Demonstranten gelang es, in Quito in das Gebäude der Zentralbank, den gegenwärtigen Sitz des Kongresses, einzudringen, wo sich das Parlament mit der von Präsident Rafael Correa angeordneten Volksbefragung zur Ausarbeitung einer neuen Verfassung befasste. Die Abgeordneten wurden evakuiert. Die Polizei trieb die Demonstranten mit Tränengas zurück.

»Mit der gegenwärtigen Verfassung und dem aktuellen Wahlgesetz ist alles in den Händen dieser politischen Mafia, die seit zwei Jahrzehnten das Land regiert«, erklärte Correa und machte damit abermals klar, was seiner Meinung nach geändert werden muss. »Wie kann es sein«, so fragte der Präsident, »dass 60 Prozent dieser Pseudovolksvertreter im Kongress sich gegen den Wunsch von 80 Prozent der Bevölkerung nach einer Volksbefragung über eine neue Verfassung stellen?« Mit ihrer Protestaktion bekräftigten die Demonstranten nachhaltig ihre Forderung, dass das Parlament ein solches Referendum umsetzt.

Correa hatte kurz nach seiner Amtseinführung Mitte Januar per Dekret die Volksabstimmung für den 18. März angesetzt. Die Bevölkerung solle darüber abstimmen, ob die Verfassung durch eine Verfassunggebende Versammlung überarbeitet werden soll oder nicht. Das Oberste Wahlgericht wurde vom Präsidenten aufgefordert, die Vorbereitung und Durchführung der Volksbefragung zu organisieren. Trotz des Präsidentendekretes hat das Gericht jedoch die Entscheidung an den Kongress weitergegeben.

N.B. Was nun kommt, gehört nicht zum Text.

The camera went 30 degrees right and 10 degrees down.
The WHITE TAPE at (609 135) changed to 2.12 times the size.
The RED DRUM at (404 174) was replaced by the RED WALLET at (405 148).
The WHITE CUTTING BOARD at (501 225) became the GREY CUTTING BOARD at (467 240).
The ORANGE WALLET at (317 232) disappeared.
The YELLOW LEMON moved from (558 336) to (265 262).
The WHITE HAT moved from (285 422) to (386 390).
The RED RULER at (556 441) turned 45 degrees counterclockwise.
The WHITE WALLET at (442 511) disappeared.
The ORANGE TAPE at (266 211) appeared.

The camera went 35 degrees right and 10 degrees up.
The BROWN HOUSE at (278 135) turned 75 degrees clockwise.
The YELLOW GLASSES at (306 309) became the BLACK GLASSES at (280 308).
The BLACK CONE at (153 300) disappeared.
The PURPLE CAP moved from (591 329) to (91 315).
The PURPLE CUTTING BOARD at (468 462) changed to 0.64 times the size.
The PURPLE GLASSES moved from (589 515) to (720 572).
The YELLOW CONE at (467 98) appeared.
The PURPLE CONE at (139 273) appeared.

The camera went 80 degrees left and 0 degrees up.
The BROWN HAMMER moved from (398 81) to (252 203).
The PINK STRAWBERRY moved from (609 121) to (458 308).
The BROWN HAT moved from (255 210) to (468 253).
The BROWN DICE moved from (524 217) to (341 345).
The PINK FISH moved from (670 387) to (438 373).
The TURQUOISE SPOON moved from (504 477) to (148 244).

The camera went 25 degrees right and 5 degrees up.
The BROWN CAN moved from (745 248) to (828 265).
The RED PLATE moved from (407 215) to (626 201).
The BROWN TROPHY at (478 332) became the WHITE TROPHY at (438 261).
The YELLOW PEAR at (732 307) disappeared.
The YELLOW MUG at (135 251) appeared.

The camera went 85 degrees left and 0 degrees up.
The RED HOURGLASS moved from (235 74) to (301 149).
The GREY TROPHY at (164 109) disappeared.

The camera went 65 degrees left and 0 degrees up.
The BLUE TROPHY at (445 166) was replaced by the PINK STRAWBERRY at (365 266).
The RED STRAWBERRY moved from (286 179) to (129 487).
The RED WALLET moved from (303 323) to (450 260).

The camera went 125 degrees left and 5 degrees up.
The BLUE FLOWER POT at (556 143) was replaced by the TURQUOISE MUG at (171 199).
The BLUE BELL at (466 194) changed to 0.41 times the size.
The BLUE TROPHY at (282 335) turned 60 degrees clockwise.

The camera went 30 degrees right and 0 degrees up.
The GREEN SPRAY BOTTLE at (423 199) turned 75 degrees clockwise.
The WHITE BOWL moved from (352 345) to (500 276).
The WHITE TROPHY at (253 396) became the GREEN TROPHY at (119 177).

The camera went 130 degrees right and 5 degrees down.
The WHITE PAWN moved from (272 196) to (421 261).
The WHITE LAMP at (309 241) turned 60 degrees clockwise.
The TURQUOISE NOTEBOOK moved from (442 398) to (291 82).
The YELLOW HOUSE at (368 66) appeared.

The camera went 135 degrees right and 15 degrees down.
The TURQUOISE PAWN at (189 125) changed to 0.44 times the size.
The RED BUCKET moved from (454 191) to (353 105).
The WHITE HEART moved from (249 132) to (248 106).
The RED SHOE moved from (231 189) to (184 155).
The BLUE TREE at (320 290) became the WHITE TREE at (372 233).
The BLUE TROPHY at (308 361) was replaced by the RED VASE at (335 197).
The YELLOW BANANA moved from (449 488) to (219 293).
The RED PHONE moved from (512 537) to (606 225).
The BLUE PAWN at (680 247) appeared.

Die Proteste hatten am Morgen mit einer Demonstration von mehreren tausend Campesinos, Indigenas und sozialen Organisationen, die dem Präsidenten nahestehen, zum Sitz des Kongresses begonnen. Rund 30 Gruppierungen haben sich in einer sogenannten Sozialen Front zusammengeschlossen, um die Volksbefragung und die Forderung nach der Ausarbeitung einer neuen Verfassung zu unterstützen. »Ab heute beginnen wir mit der Mobilisierung, bis der Kongress den Willen der Ecuadorianer auf einen Wechsel respektiert und den Weg für die Volksbefragung freimacht«, kündigte César Rodríguez von der Alianza País an.

Rafael Correa hatte als Kandidat des Linksbündnisses Movimiento Alianza País die Präsidentschaftswahl gewonnen. Im Kongresse hat er aber keinen Abgeordneten, da die Alianza País nicht mit eigenen Kandidaten zur Parlamentswahl angetreten war. In seiner Rede zur Amtseinführung übte Correa harsche Kritik am Kongress, der, wie er betonte, in keiner Weise die Interessen der Bevölkerung vertrete.

Von dem Sturm auif das Parlament hat sich allerdings die Regierung distanziert. Sie unterstütze friedliche Protestaktionen, sei aber gegen Gewalt, unterstrich Regierungssprecherin Monica Chuji.